4 Things To Add To Your Wellness Routine This Year : The last two years have been hectic to say the least. We don’t want to use any clichéd phrases like ‘unprecedented’, but the bottom line is that COVID made so many of us struggle with mental and physical health.

As we enter a (hopefully) post-pandemic world, 2022 is going to be your time to focus on wellness and self-care. For this purpose, we’ve collected our four favourite wellbeing tips that will help you make the most out of your health this year.

  1. Incorporate CBD oil

    CBD has taken many peoples’ lives by storm, becoming increasingly popular in the last few years and touted as a miracle compound that may be able to do anything from help with anxiety all the way to alleviating physical pain. “CBD oils contain the cannabinoid called cannabidiol, which is a molecule that is extracted from the hemp plant,” explain the CBD experts at TRIP. “It does not get you high but instead works with your endocannabinoid system (ECS) to help your body achieve balance.”

    Whether you opt for oil, drinks or gummies, CBD can bring your healthy lifestyle to new peaks. If you’re struggling with sleep or relaxation, for example, a little drop — 10-20mg, for example — whenever you’re headed to bed or need to unwind can help your brain rest better. It might not actually be magical, but it can definitely support your wellbeing goals.

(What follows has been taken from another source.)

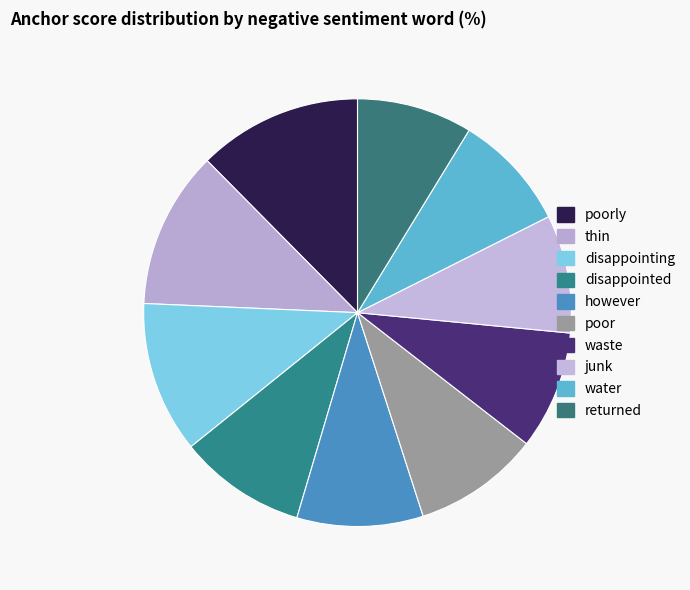

To the nearest percent, what percentage of the pie is disappointing?

11%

  2. Find a physical activity that you actually enjoy

    We all know how beneficial exercise is for our mental and physical health, yet many of us struggle to commit to actually doing it due to a lack of interest. But with so many types of exercise and activities, there must be something you would actually enjoy. 2022 is the year of trial and error, so it’s time to genuinely find a workout you feel passionately about (or at least not hate) that would take the chore element out of exercising. This wouldn’t only make you happier and healthier, but also more likely to maintain the habit.

    If you hate running and can’t stand the thought of doing squats, have you considered rock climbing? This is a favourite among many due to it being both fun and exciting — did anyone say adrenaline rush? — and extremely strenuous for the body, burning between 500-900 calories per hour. Alternatively, you can try barre: according to Naturally Sassy, “Barre is inspired by ballet principles, while also taking elements from yoga and Pilates to create a low-impact, high-intensity workout. Repetitive, small, targeted movements will challenge you to work all the major muscle groups — including smaller muscles you’ve probably never felt working before!”. We’re sold.

  3. Utilise the magic of habit trackers

    One of the most difficult parts of wellbeing is forming habits. Many of us know the horrible feeling of signing up to a gym in January only to never set foot in it past February. We realise we should be taking care of ourselves, but life sometimes just gets in the way. That’s why building a healthy routine is essential to maintaining positive behaviours in the long run, for exercise and beyond.

    Habit trackers are used exactly for that — helping us create patterns that stick. As the name suggests, they assist people with tracking their habits and therefore encourage better consistency. They act as a reminder, motivate you to continue, and provide this immediate dopamine boost that you get from ticking off a task.

    There are many forms, methods and visualisations of habit trackers, so finding the one that suits you may take a little experimenting. Some people find habit tracker apps particularly useful, while others prefer a more pen-to-paper approach with a bullet journal. Whichever one you are, the world is your oyster: just pick your fave!

  4. Repeat a daily mantra

    Putting our minds at ease can sometimes be a difficult task. While we’ve already explained how physical materials such as CBD oil can help with that, occasionally, what you need is to get into a good mental space. Meditation is useful, but it’s not always viable — you’re not going to ‘om’ in the middle of a busy boardroom before you need to speak, for example.

    Finding a mantra to repeat in situations where you need some reassurance is a great way to combine the best of both worlds. Choosing one can be daunting, but it’s really simple: it may be anything from ‘I am calm’ to ‘I am capable’, depending on your personality and state of mind — what’s most helpful to you in moments of stress. Trust your intuition; no one knows what your mind calls for more than you.